[Stored records]
========================================

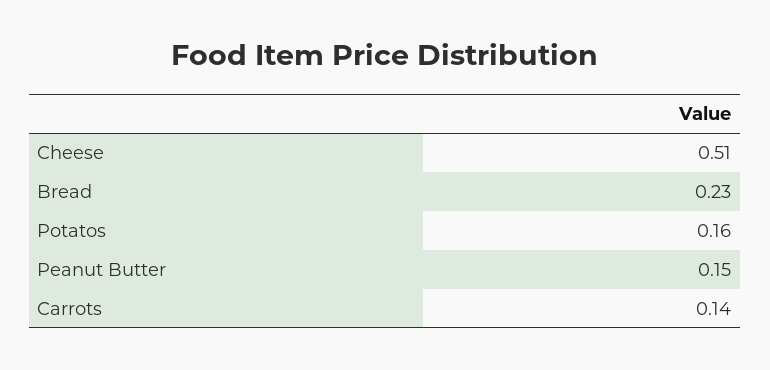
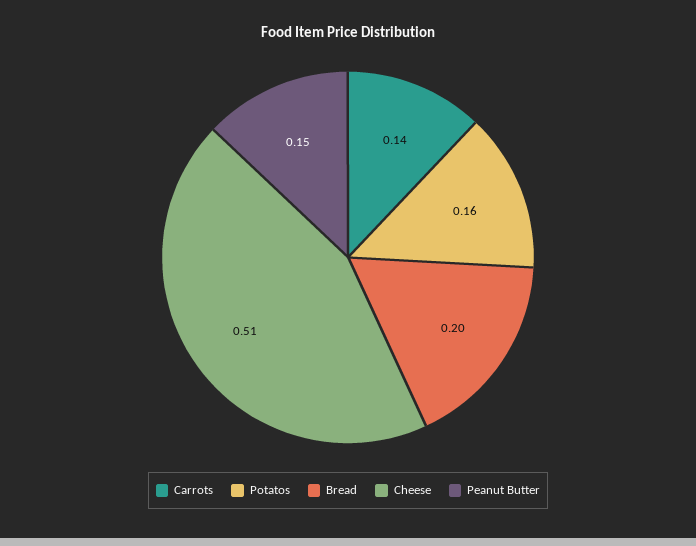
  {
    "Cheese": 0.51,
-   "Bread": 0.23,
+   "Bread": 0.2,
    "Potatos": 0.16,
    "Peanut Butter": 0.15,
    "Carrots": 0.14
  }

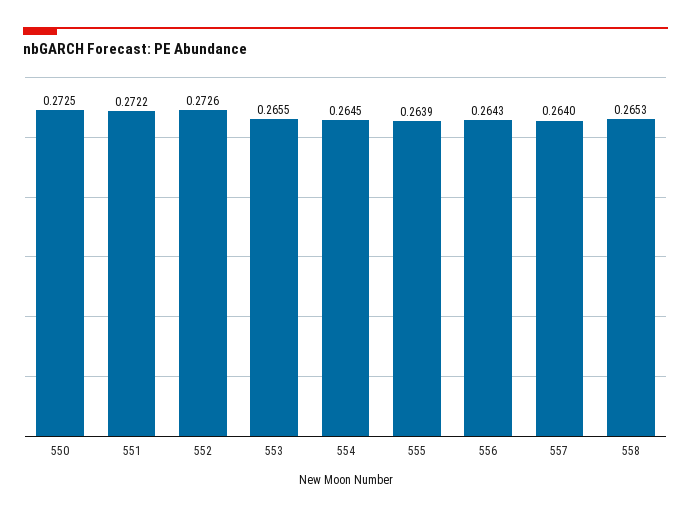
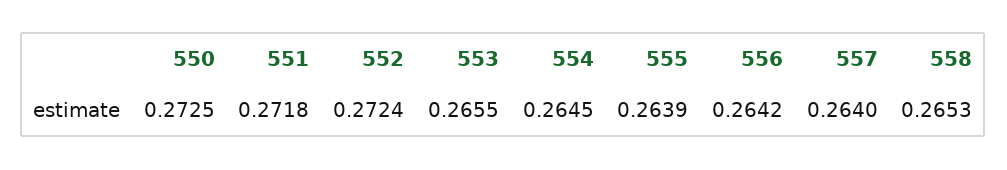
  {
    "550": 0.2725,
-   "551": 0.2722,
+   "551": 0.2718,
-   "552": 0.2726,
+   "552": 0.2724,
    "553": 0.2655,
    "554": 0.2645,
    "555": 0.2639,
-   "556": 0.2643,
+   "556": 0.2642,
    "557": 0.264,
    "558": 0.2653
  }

========================================

_Request_
Set down all of the entries exactly as they appear, but keep the images out.

_Solution_
  {
    "Cheese": 0.51,
-   "Bread": 0.23,
+   "Bread": 0.2,
    "Potatos": 0.16,
    "Peanut Butter": 0.15,
    "Carrots": 0.14
  }

  {
    "550": 0.2725,
-   "551": 0.2722,
+   "551": 0.2718,
-   "552": 0.2726,
+   "552": 0.2724,
    "553": 0.2655,
    "554": 0.2645,
    "555": 0.2639,
-   "556": 0.2643,
+   "556": 0.2642,
    "557": 0.264,
    "558": 0.2653
  }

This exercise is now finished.